Global reinsurers’ profitability is forecast to remain strong in 2025 despite markets being broadly down in the mid to high single-digit percentages at Jan. 1 renewals, according to a report Thursday from Fitch Ratings Inc.

Although the reinsurance cycle is now past its peak, according to Fitch, “market conditions remain supportive of strong risk-adjusted returns,” the ratings agency said.

“Despite the rate reductions, we expect the sector’s premium income to increase in 2025, driven by higher volumes,” Fitch said.

Reinsurers’ combined ratios for 2025 should “hover” around 90% while the sector’s return on equity falls slightly to 17% from 19% in 2024.

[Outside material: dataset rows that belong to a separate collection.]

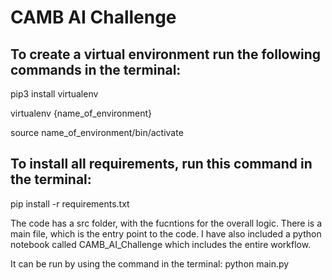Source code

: # CAMB AI Challenge

## To create a virtual environment run the following commands in the terminal:

pip3 install virtualenv

virtualenv {name_of_environment}

source name_of_environment/bin/activate


## To install all requirements, run this command in the terminal:
pip install -r requirements.txt

The code has a src folder, with the fucntions for the overall logic. There is a main file, which is the entry point to the code. I have also included a python notebook called CAMB_AI_Challenge which includes the entire workflow.

It can be run by using the command in the terminal:
python main.py
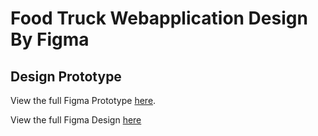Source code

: # Food Truck Webapplication Design By Figma

## Design Prototype
View the full Figma Prototype [here](https://www.figma.com/proto/sOMaJrQ5L6uiWyoJHMCNJE/FoodT?node-id=17-1090&starting-point-node-id=17%3A1090).

View the full Figma Design [here](https://www.figma.com/design/34dyAX3tRuzPpLmg0WHoZa/KanBanBoard?node-id=1-1046&t=IQKJQRXd1AUv8LUz-0)
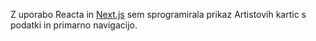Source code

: Z uporabo Reacta in [Next.js](https://nextjs.org/) sem sprogramirala prikaz Artistovih kartic s podatki in primarno navigacijo.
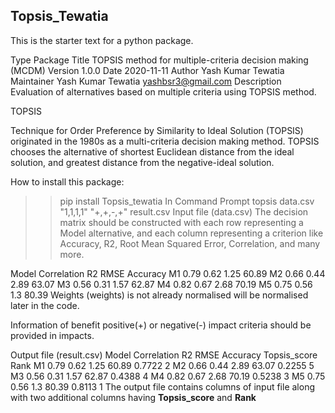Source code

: ## Topsis_Tewatia

This is the starter text for a python package.

Type Package
Title TOPSIS method for multiple-criteria decision making (MCDM)
Version 1.0.0
Date 2020-11-11
Author Yash Kumar Tewatia
Maintainer Yash Kumar Tewatia <yashbsr3@gmail.com>
Description Evaluation of alternatives based on multiple criteria using TOPSIS method.

TOPSIS

Technique for Order Preference by Similarity to Ideal Solution (TOPSIS) originated in the 1980s as a multi-criteria decision making method. TOPSIS chooses the alternative of shortest Euclidean distance from the ideal solution, and greatest distance from the negative-ideal solution.

How to install this package:

> > pip install Topsis_tewatia
> > In Command Prompt
> > topsis data.csv "1,1,1,1" "+,+,-,+" result.csv
> > Input file (data.csv)
> > The decision matrix should be constructed with each row representing a Model alternative, and each column representing a criterion like Accuracy, R2, Root Mean Squared Error, Correlation, and many more.

Model Correlation R2 RMSE Accuracy
M1 0.79 0.62 1.25 60.89
M2 0.66 0.44 2.89 63.07
M3 0.56 0.31 1.57 62.87
M4 0.82 0.67 2.68 70.19
M5 0.75 0.56 1.3 80.39
Weights (weights) is not already normalised will be normalised later in the code.

Information of benefit positive(+) or negative(-) impact criteria should be provided in impacts.

Output file (result.csv)
Model Correlation R2 RMSE Accuracy Topsis_score Rank
M1 0.79 0.62 1.25 60.89 0.7722 2
M2 0.66 0.44 2.89 63.07 0.2255 5
M3 0.56 0.31 1.57 62.87 0.4388 4
M4 0.82 0.67 2.68 70.19 0.5238 3
M5 0.75 0.56 1.3 80.39 0.8113 1
The output file contains columns of input file along with two additional columns having **Topsis_score** and **Rank**
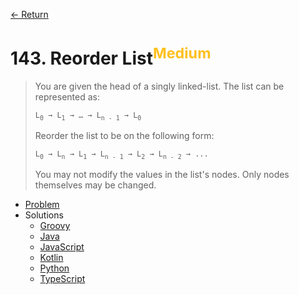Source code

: [&larr; Return](https://hanggrian.github.io/grind-leetcode/)

# 143. Reorder List<sup style="color: rgb(255, 192, 30);">Medium</sup>

> You are given the head of a singly linked-list. The list can be represented
  as:
>
> `L`<sub>`0`</sub>` → L`<sub>`1`</sub>` → … → L`<sub>`n - 1`</sub>` → L`<sub>`0`</sub>
>
> Reorder the list to be on the following form:
>
> `L`<sub>`0`</sub>` → L`<sub>`n`</sub>` → L`<sub>`1`</sub>` → L`<sub>`n - 1`</sub>` → L`<sub>`2`</sub>` → L`<sub>`n - 2`</sub>` → ...`
>
> You may not modify the values in the list's nodes. Only nodes themselves may
  be changed.

- [Problem](https://leetcode.com/problems/reorder-list/)
- Solutions
  - [Groovy](https://github.com/hanggrian/grind-leetcode/blob/main/groovy/src/main/groovy/problems101_200/ReorderList.groovy)
  - [Java](https://github.com/hanggrian/grind-leetcode/blob/main/java/src/main/java/problems101_200/ReorderList.java)
  - [JavaScript](https://github.com/hanggrian/grind-leetcode/blob/main/javascript/src/problems101_200/reorder-list.js)
  - [Kotlin](https://github.com/hanggrian/grind-leetcode/blob/main/kotlin/src/main/kotlin/problems101_200/ReorderList.kt)
  - [Python](https://github.com/hanggrian/grind-leetcode/blob/main/python/src/problems101_200/reorder_list.py)
  - [TypeScript](https://github.com/hanggrian/grind-leetcode/blob/main/typescript/src/problems101_200/reorder-list.ts)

Fitch said its sector outlook remains ‘neutral’.

The report noted that reinsurance rate reductions were not accompanied by any notable easing in contract terms and conditions, with reinsurers maintaining most of the improvements in structures and attachment points achieved in recent years.

It was also pointed out that despite estimated  2024 insured property catastrophe losses of about $140 billion in 2024, the fifth consecutive year of insured losses above $100 billion, the vast majority of these losses, some  85% to 90%,  were absorbed by primary insurers due to the  higher attachment points, “a situation that will persist in 2025 as reinsurers stay cautious on secondary peril exposure,” Fitch said.

The severe fires still burning in the Los Angeles area will represent a “significant” portion of reinsurers’ first-quarter 2025 natural catastrophe budgets, but reinsurer ratings are not expected to be affected.

“Any potential impact on pricing at subsequent reinsurance renewals will depend on the ultimate level of reinsured loss and the remoteness of such an event relative to catastrophe loss expectations,” Fitch said of the wildfires.